We try to apply those rules to avoid hitting the rule "The code must be perfect before it is merged", and the associated project stagnation. Code review is a very powerful tool, but you have to be cautious of "oh, and while you are there, fix this, and that, and this thing over here." Sometimes that is useful to catch things that are easy (drive-by fixes). It can also lead to long delays before you actually get to see the improvements from someone's work, and long delays are demotivating.

Item number 3 is a pragmatic way to approach how much testing is required. In general, the test coverage should improve, jsut like the code quality. But that doesn't mean you have to test all code 100 different ways.


Integration Robot (PQM)
Now that you have a good automated test suite, and proper code reviews, the next step is to make sure that you have a version of the code base which has all the tests passing.

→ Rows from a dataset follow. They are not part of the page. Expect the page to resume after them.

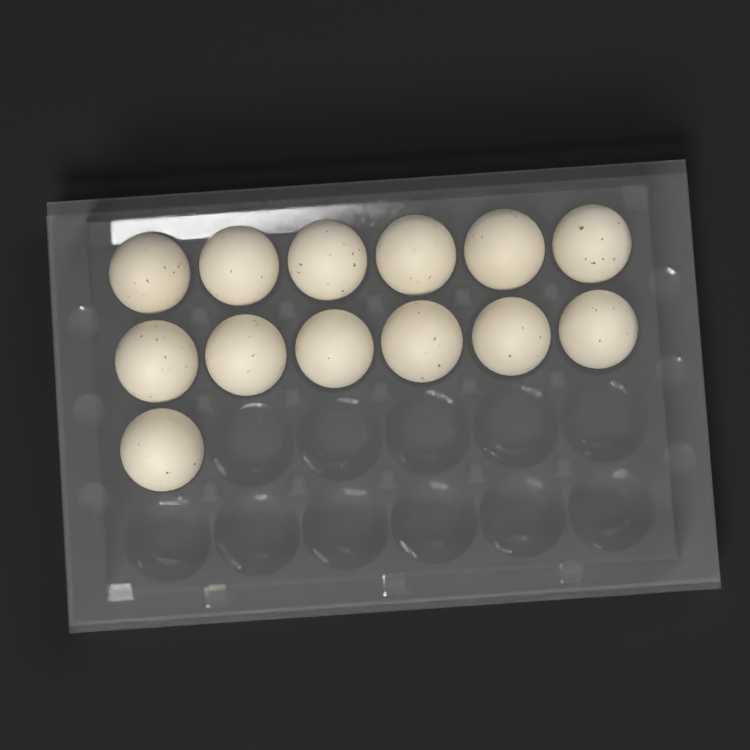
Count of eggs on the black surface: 13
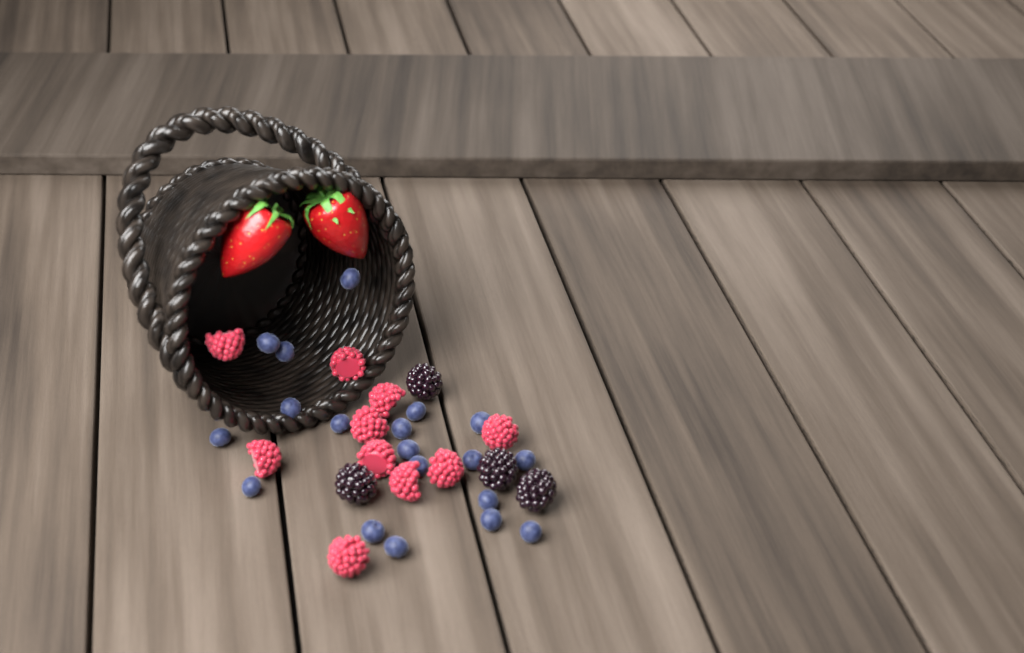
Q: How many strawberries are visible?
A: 2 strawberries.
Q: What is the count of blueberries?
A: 19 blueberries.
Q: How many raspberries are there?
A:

Often when developing a new feature, it is quite reasonable to "break" things for a bit, while you work out just how everything should fit together. Requiring the tests to pass at each level of development puts an undue burden on developers, preventing them from publishing their changes (to get feedback, to snapshot their progress, etc.) Very often I commit when things are still somewhat broken, as it gives me a way to 'bzr revert' back to something I wanted to try.

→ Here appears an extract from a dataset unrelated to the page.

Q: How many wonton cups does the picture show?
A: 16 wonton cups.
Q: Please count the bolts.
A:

However, you don't want the official releases of your project to have all of these broken bits in them. The Bazaar project uses a "Patch Queue Manager". Which is simply a program that responds to requests to merge changes. When your patch has passed the review stages, you submit it to the PQM, which grabs your changes, applies them, runs the full test suite, and commits the changes to "mainline" if everything is clean.

The reasons to use a robot are:
  1. Humans are very tempted to say "ah, this is a trivial fix, I'll just merge it". Without realizing there is a subtle typo or far-reaching effect. When you have a large test suite, it can often take a while to run all the tests (the bzr.dev test suite runs in 5-10 minutes, but some projects have test suites that take hours.) Having a program doing the work means a human is relieved of the tedium of checking it.
  2. There is generally only a single mainline, but there may be 50 developers doing work on different branches. When they all want to merge things, it isn't feasible to require the users to run the test suite with the latest development tip. If the development pace is fast enough versus the time to run the test suite, you can get into an "infinite loop". Where you merge in the latest tip, wait for the tests to pass, and by the time you go to mark this as the new mainline tip, someone else beat you to it. And you go around again. PQM does this for you in a fairly natural way.
  3. Running in a "clean" environment is a safety net for when you forget about a new dependency that you added.
  4. There are similar ways to do this, such as Cruise Control for Subversion. There is one key difference, though. With Cruise Control, you find out after the fact that your mainline has broken. With PQM, we know that every commit to the mainline of Bazaar passed the test suite at that time. This helps a lot when tracking down bugs. It also helps with "dogfooding"...

Dogfooding


If you want people to do regular testing of the development version, it must be easy to run different versions of the project without needing a complex install. Bazaar does this by being runnable directly out of the source tree, without any need to set $PYTHONPATH or mess around with installing different versions. You can also easily change out the plugins that are loaded using the BZR_PLUGIN_PATH env variable. This means that developers can run the latest development version, and easily switch to a particular version when trying to reproduce a bug or help a user.

By having the PQM running the test suite, developers can run on the bleeding edge, and know that they won't get random breakage. It is always possible that something will break, but the chance is quite low. (In 2000 or so commits since we started using PQM, I believe bzr.dev has never been completely unusable, and has had < 5 revisions which we would not recommend people use.)

It also means that you can be fairly confident in creating a release directly from your integration branch (mainline).